Partly, it is the wish fulfilment that properly-written fantasy can achieve; we are over-familiar with the drab horror of the trenches, which were the inevitable result of an absurd national and international class hierarchy. In Wonder Woman, we are reminded that this bright-armoured female character was created not long after that world conflict and just before the next one. Diana is exceptionally strong but not indestructible; by this point in the story, she knows what she is up against and leads the campaign anyway, clear-eyed in her determination and bravery.

Unlike other superheroine movies, like Catwoman and Electra, Wonder Woman was made by people who love the genre and the character. There is the sense behind the film of a genuinely inspired creative team, willing to layer in provocative detail like the Sikh soldiers at the railways station as they head off to the front. It’s fitting that they were included in the film, but should they have been involved in the conflict itself?

Then there’s Diana’s costume. While less flimsy than Linda Carter’s in the 1970s Wonder Woman TV show, it’s still more revealing than, say, Batman’s body armour. Again, Gadot manages to transcend expectations here; we feel that anyone objectifying her does so at his own risk.  Gadot’s performance suggests a deep trust between performer and director; a generosity that informs the feel of the entire film.
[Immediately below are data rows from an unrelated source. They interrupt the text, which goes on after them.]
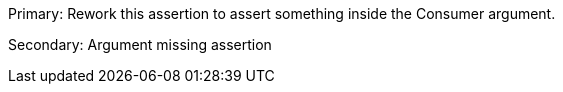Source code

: Primary: Rework this assertion to assert something inside the Consumer argument.

Secondary: Argument missing assertion 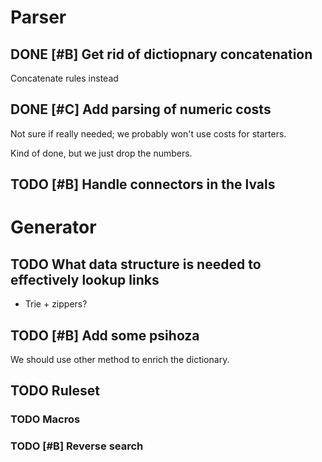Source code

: * Parser
** DONE [#B] Get rid of dictiopnary concatenation
Concatenate rules instead
** DONE [#C] Add parsing of numeric costs
Not sure if really needed; we probably won't use costs for starters.

Kind of done, but we just drop the numbers.

** TODO [#B] Handle connectors in the lvals
* Generator
** TODO What data structure is needed to effectively lookup links
 - Trie + zippers?
** TODO [#B] Add some psihoza
We should use other method to enrich the dictionary.
** TODO Ruleset
*** TODO Macros
*** TODO [#B] Reverse search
While no single movie would be able to overturn or even address every intersectional nexus, the allegorical nature of this one allows the film makers to present relationships like that between Diana and Trevor in a subtle new light. Trevor knows he is not Diana’s equal and never could be, understanding instead that his role, although heroic, is not the main one. As with that amazing scene in No Man’s Land, Diana gets to where she wants and, significantly, brings the male characters she has inspired with her.